* [Required work] Wherever pictures occur in the entries below, leave them out and retype the rest exactly.

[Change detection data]

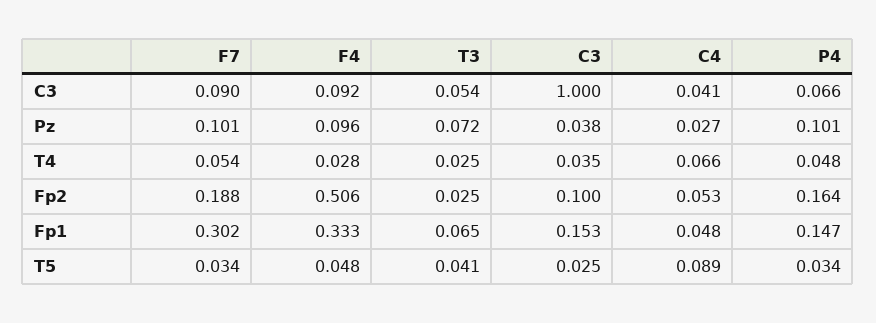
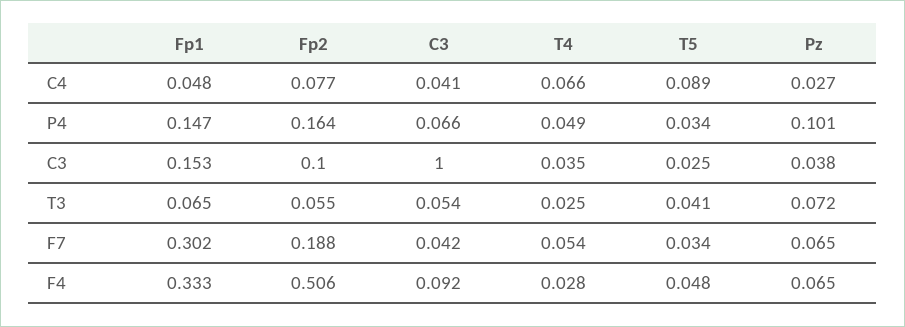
  {
    "F7": {
-     "C3": 0.09,
+     "C3": 0.042,
-     "Pz": 0.101,
+     "Pz": 0.065,
      "T4": 0.054,
      "Fp2": 0.188,
      "Fp1": 0.302,
      "T5": 0.034
    },
    "F4": {
      "C3": 0.092,
-     "Pz": 0.096,
+     "Pz": 0.065,
      "T4": 0.028,
      "Fp2": 0.506,
      "Fp1": 0.333,
      "T5": 0.048
    },
    "T3": {
      "C3": 0.054,
      "Pz": 0.072,
      "T4": 0.025,
-     "Fp2": 0.025,
+     "Fp2": 0.055,
      "Fp1": 0.065,
      "T5": 0.041
    },
    "C3": {
      "C3": 1,
      "Pz": 0.038,
      "T4": 0.035,
      "Fp2": 0.1,
      "Fp1": 0.153,
      "T5": 0.025
    },
    "C4": {
      "C3": 0.041,
      "Pz": 0.027,
      "T4": 0.066,
-     "Fp2": 0.053,
+     "Fp2": 0.077,
      "Fp1": 0.048,
      "T5": 0.089
    },
    "P4": {
      "C3": 0.066,
      "Pz": 0.101,
-     "T4": 0.048,
+     "T4": 0.049,
      "Fp2": 0.164,
      "Fp1": 0.147,
      "T5": 0.034
    }
  }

* [Response to this task]
  {
    "F7": {
-     "C3": 0.09,
+     "C3": 0.042,
-     "Pz": 0.101,
+     "Pz": 0.065,
      "T4": 0.054,
      "Fp2": 0.188,
      "Fp1": 0.302,
      "T5": 0.034
    },
    "F4": {
      "C3": 0.092,
-     "Pz": 0.096,
+     "Pz": 0.065,
      "T4": 0.028,
      "Fp2": 0.506,
      "Fp1": 0.333,
      "T5": 0.048
    },
    "T3": {
      "C3": 0.054,
      "Pz": 0.072,
      "T4": 0.025,
-     "Fp2": 0.025,
+     "Fp2": 0.055,
      "Fp1": 0.065,
      "T5": 0.041
    },
    "C3": {
      "C3": 1,
      "Pz": 0.038,
      "T4": 0.035,
      "Fp2": 0.1,
      "Fp1": 0.153,
      "T5": 0.025
    },
    "C4": {
      "C3": 0.041,
      "Pz": 0.027,
      "T4": 0.066,
-     "Fp2": 0.053,
+     "Fp2": 0.077,
      "Fp1": 0.048,
      "T5": 0.089
    },
    "P4": {
      "C3": 0.066,
      "Pz": 0.101,
-     "T4": 0.048,
+     "T4": 0.049,
      "Fp2": 0.164,
      "Fp1": 0.147,
      "T5": 0.034
    }
  }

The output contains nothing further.